Song by Asha Bhosle
- Released: 1977
- Recorded: Mumbai, 1977
- Genre: Film score, Filmi, Indian rock, Psychedelic rock, Raga rock
- Length: 5:30
- Label: Saregama India Ltd.
- Composer: R. D. Burman
- Lyricist: Majrooh Sultanpuri

= Yeh Ladka Haye Allah =

"Yeh Ladka Haye Allah" is an Indian Hindi song from the 1977 Hindi film Hum Kisise Kum Naheen. It was sung by Asha Bhosle and Mohammad Rafi. The song was picturized on Rishi Kapoor and Kajal Kiran. It was written by Majrooh Sultanpuri and composed by R. D. Burman. It has been remixed and sampled by many other artists.

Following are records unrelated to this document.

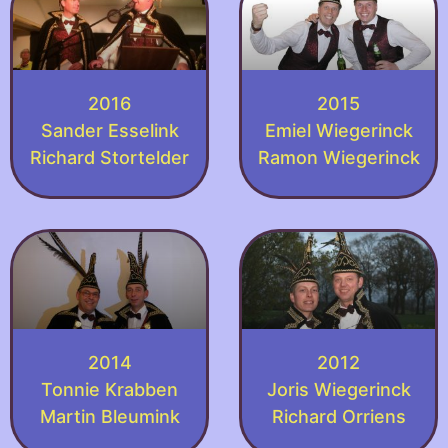
2016
2015
Sander Esselink
Emiel Wiegerinck
Richard Stortelder
Ramon Wiegerinck
2014
2012
Tonnie Krabben
Joris Wiegerinck
Martin Bleumink
Richard Orriens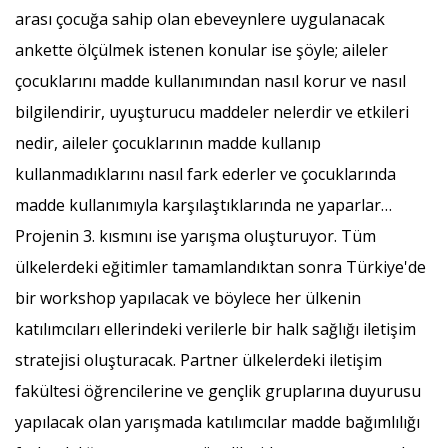
arası çocuğa sahip olan ebeveynlere uygulanacak
ankette ölçülmek istenen konular ise şöyle; aileler
çocuklarını madde kullanımından nasıl korur ve nasıl
bilgilendirir, uyuşturucu maddeler nelerdir ve etkileri
nedir, aileler çocuklarının madde kullanıp
kullanmadıklarını nasıl fark ederler ve çocuklarında
madde kullanımıyla karşılaştıklarında ne yaparlar…
Projenin 3. kısmını ise yarışma oluşturuyor. Tüm
ülkelerdeki eğitimler tamamlandıktan sonra Türkiye'de
bir workshop yapılacak ve böylece her ülkenin
katılımcıları ellerindeki verilerle bir halk sağlığı iletişim
stratejisi oluşturacak. Partner ülkelerdeki iletişim
fakültesi öğrencilerine ve gençlik gruplarına duyurusu
yapılacak olan yarışmada katılımcılar madde bağımlılığı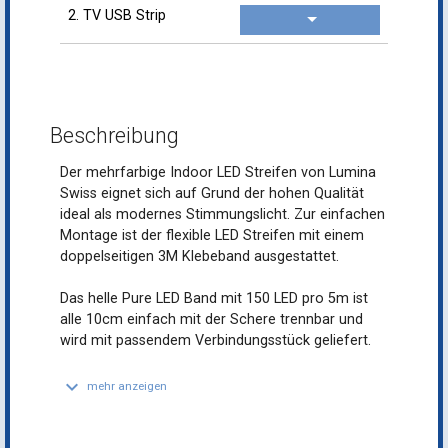
2. TV USB Strip
Beschreibung
Der mehrfarbige Indoor LED Streifen von Lumina
Swiss eignet sich auf Grund der hohen Qualität
ideal als modernes Stimmungslicht. Zur einfachen
Montage ist der flexible LED Streifen mit einem
doppelseitigen 3M Klebeband ausgestattet.
Das helle Pure LED Band mit 150 LED pro 5m ist
alle 10cm einfach mit der Schere trennbar und
wird mit passendem Verbindungsstück geliefert.
keyboard_arrow_down
mehr anzeigen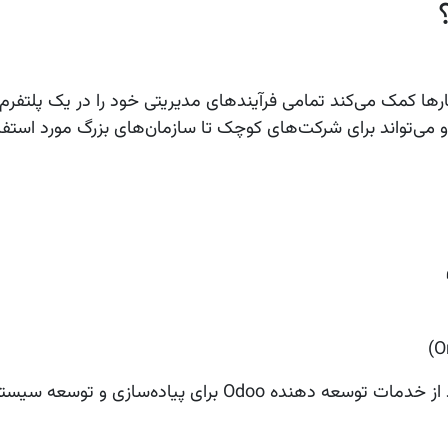
که به کسب‌وکارها کمک می‌کند تمامی فرآیندهای مدیریتی خود را در یک پلت
و می‌تواند برای شرکت‌های کوچک تا سازمان‌های بزرگ مورد استفاد
د از خدمات
توسعه دهنده Odoo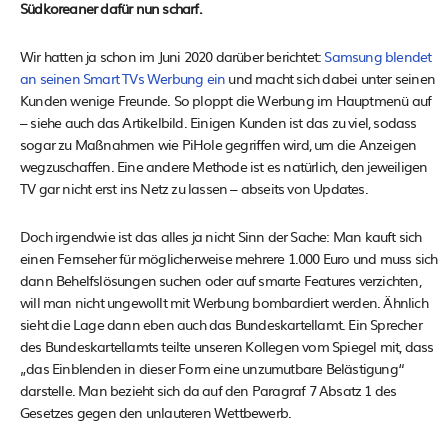
Südkoreaner dafür nun scharf.
Wir hatten ja schon im Juni 2020 darüber berichtet:
Samsung blendet
an seinen Smart TVs Werbung ein
und macht sich dabei unter seinen
Kunden wenige Freunde. So ploppt die Werbung im Hauptmenü auf
– siehe auch das Artikelbild. Einigen Kunden ist das zu viel, sodass
sogar zu Maßnahmen wie PiHole gegriffen wird, um die Anzeigen
wegzuschaffen. Eine andere Methode ist es natürlich, den jeweiligen
TV gar nicht erst ins Netz zu lassen – abseits von Updates.
Doch irgendwie ist das alles ja nicht Sinn der Sache: Man kauft sich
einen Fernseher für möglicherweise mehrere 1.000 Euro und muss sich
dann Behelfslösungen suchen oder auf smarte Features verzichten,
will man nicht ungewollt mit Werbung bombardiert werden. Ähnlich
sieht die Lage dann eben auch das Bundeskartellamt. Ein Sprecher
des Bundeskartellamts teilte unseren Kollegen vom Spiegel mit, dass
„das Einblenden in dieser Form eine unzumutbare Belästigung“
darstelle. Man bezieht sich da auf den Paragraf 7 Absatz 1 des
Gesetzes gegen den unlauteren Wettbewerb.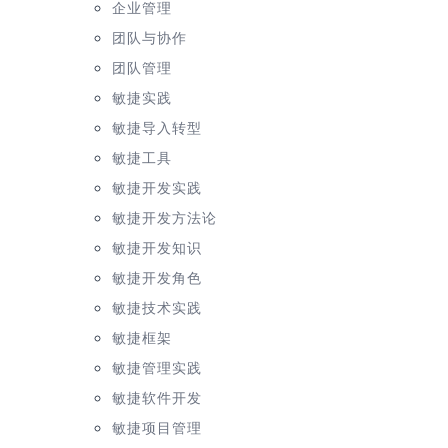
企业管理
团队与协作
团队管理
敏捷实践
敏捷导入转型
敏捷工具
敏捷开发实践
敏捷开发方法论
敏捷开发知识
敏捷开发角色
敏捷技术实践
敏捷框架
敏捷管理实践
敏捷软件开发
敏捷项目管理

The song was a hit in the 1970s, and gained cult status in India. In 2020, Asha Bhosle named this song as one of her most favourite songs.

== Reviews ==
Indian newspaper The Print praised the score of Hum Kisise Kum Naheen. They praised the composition of all the songs, including "Yeh Ladka Haye Allah". Director Nasir Hussain has been credited as the mastermind of making such soulful songs.

==Cultural impact==
In 2019, actress Madhuri Dixit sang this song in the dancing reality show Dance Deewane.

In 2021, the song was performed by Dheeraj Dhoopar and Shraddha Arya in the serial Kundali Bhagya.